Organização criminosa e pesca ilegal

De acordo com a denúncia, “Colômbia” liderava uma organização criminosa envolvida com a pesca ilegal na região. Para proteger os interesses do grupo, ele teria ordenado os homicídios.
As investigações indicam que ele atuava como principal financiador da quadrilha. Além disso, fornecia munições, embarcações e outros materiais logísticos. Também mantinha contato direto e frequente com os executores do crime.

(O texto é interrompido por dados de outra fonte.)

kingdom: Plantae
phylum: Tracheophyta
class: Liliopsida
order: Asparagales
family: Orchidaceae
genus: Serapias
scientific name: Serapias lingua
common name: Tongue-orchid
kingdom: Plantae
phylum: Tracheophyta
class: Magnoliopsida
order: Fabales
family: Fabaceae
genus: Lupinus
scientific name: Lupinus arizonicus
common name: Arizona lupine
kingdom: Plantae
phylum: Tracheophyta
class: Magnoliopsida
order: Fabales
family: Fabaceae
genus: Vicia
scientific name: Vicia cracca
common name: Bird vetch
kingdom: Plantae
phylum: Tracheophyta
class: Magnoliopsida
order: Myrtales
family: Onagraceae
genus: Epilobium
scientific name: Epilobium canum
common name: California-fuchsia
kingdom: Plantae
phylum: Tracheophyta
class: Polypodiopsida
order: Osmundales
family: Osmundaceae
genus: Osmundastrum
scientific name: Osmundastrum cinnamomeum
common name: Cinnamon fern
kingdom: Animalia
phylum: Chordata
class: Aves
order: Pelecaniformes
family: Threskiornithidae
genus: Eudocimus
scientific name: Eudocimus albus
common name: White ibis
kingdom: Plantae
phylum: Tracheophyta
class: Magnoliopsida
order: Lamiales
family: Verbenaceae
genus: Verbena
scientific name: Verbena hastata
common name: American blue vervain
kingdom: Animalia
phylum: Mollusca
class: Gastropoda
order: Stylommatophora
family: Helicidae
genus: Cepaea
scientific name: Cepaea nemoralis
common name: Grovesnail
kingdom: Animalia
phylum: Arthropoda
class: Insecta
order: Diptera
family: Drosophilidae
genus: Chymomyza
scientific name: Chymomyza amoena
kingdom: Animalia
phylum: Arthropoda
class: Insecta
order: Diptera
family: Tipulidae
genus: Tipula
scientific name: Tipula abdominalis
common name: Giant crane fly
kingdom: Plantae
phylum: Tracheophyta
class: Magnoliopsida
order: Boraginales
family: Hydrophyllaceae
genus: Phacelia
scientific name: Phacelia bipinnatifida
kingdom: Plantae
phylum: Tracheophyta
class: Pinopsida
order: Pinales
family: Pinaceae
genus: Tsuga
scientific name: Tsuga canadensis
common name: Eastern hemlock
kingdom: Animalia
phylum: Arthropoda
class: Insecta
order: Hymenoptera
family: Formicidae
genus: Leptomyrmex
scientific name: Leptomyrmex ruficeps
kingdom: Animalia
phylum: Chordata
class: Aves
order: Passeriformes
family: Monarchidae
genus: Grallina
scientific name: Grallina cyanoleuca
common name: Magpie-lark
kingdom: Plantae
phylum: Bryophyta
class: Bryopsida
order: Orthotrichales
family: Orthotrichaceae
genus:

Crimes com repercussão internacional

O caso teve ampla repercussão internacional e chamou atenção para os riscos enfrentados por defensores do meio ambiente e jornalistas na Amazônia.
Bruno Pereira, por exemplo, fiscalizava diversas atividades ilegais, como a pesca predatória, o garimpo em áreas protegidas e a invasão de territórios indígenas. Consequentemente, passou a enfrentar resistência de grupos criminosos ligados ao tráfico de drogas e à exploração de recursos naturais.

Indiciamento e histórico criminal

A Polícia Federal indiciou Rubén Villar em 1º de novembro de 2024, após reunir provas de seu envolvimento direto nos assassinatos. Segundo as investigações, ele forneceu cartuchos para a execução, financiou as operações da quadrilha e ajudou na ocultação dos corpos.
Apesar de se declarar inocente, ele foi preso em flagrante no dia 8 de junho de 2022, ao se apresentar à sede da PF em Tabatinga usando documentos falsos. Na ocasião, negou qualquer ligação com os crimes.

Atuação na tríplice fronteira

Além dos assassinatos, Villar é investigado por envolvimento com o tráfico de drogas e outras atividades ilegais na tríplice fronteira entre Brasil, Peru e Colômbia.
Embora seja conhecido como “Colômbia”, ele é de nacionalidade peruana. Autoridades acreditam que ele chefia uma quadrilha que atua dentro da Terra Indígena Vale do Javari, uma área frequentemente alvo de invasores em busca de recursos naturais.